Brenda got herself a set of hearing aids, and was referred to the MAB-Mackay for adapted devices that could help around the home. There, she was provided a bed shaker that’s connected to the alarm clock and smoke alarm, and a special phone with lights and buzzers that go off when a call is coming in. This gave her husband the peace of mind that she would be safe when he was away from home.

As the years passed, Brenda slowly began to lose hearing in her other ear. She tried stronger hearing aids, but found them unhelpful. She even tried a voice-to-text app on her smartphone so she could read what others were saying. But this created a new set of problems, as she wasn’t making eye contact and was worried she’d be perceived as being rude.

Brenda found there was less motivation to go out, as she was unable to understand what was going on around her. She stopped watching television or listening to the radio. No longer able to maintain in-depth conversations with her husband, their talk was soon limited to quick fact-based exchanges, such as “are you hungry” or “how did you sleep.”

Imagine how the loss of enjoyment from participating in conversations with friends and family, the muted sounds of birds and music, and the loss of situational awareness all weighed heavy on Brenda. Despite her usual positive approach to challenges in life, she felt increasingly isolated and frustrated.

That’s when fate called.

It’s night and day. I’m able to participate fully in conversations again with my husband.

The MAB-Mackay phoned Brenda to see how she was doing with the equipment they’d provided her. She made an appointment with an audiologist for a few weeks later. After a full hearing exam, they broached the subject of cochlear implants – a small electronic device that is surgically implanted just behind the ear, bypassing damaged or inactive portions of the ear and directly stimulating the auditory nerve. Brenda was immediately on board.

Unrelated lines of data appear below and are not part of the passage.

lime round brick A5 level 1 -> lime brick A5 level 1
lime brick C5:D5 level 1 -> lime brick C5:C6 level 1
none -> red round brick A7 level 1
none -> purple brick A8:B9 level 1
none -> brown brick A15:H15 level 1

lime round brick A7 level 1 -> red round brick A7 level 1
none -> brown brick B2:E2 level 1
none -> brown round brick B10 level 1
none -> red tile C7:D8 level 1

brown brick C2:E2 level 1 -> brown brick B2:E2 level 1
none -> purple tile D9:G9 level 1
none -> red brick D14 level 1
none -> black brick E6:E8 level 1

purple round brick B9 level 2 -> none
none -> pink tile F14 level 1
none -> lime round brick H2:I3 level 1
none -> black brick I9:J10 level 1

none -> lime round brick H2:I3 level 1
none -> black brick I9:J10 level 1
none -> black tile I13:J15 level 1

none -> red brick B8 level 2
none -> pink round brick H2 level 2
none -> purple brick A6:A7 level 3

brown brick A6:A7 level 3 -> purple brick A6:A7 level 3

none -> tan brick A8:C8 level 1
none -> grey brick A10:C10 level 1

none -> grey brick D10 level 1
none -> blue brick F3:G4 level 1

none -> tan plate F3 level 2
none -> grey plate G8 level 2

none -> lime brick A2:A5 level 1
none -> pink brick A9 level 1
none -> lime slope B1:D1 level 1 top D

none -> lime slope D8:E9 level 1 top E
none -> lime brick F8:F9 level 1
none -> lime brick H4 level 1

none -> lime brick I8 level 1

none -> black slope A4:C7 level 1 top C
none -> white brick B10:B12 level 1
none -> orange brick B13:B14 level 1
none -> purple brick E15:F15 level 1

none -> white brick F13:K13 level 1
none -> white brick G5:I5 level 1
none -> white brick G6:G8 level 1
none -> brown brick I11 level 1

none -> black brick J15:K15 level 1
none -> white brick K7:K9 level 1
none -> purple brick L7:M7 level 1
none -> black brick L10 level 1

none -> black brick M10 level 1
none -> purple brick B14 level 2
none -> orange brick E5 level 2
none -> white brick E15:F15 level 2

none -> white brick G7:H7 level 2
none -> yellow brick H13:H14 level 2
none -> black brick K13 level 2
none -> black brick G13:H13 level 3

So last fall, Brenda went to Quebec City – the only place in the province that performed the specialized surgery at the time – and received a cochlear implant in her left ear. She then participated in a ten-week intensive therapy program at the MAB-Mackay, where they worked on training her brain to understand sounds again and made technical adjustments to her implant. This was an important step for her, as she hadn’t realized how many sounds are similar in English language.

Brenda’s world was reinvigorated in ways she never imagined possible. “Mind-blowing, amazing,” she says in describing the difference. “It’s night and day. I’m able to participate fully in conversations again with my husband. I met work colleagues for a holiday party in December at a bowling alley, and they were so impressed with the difference. That’s how amazing it is. The MAB- Mackay made this possible for me, and I’m forever grateful!”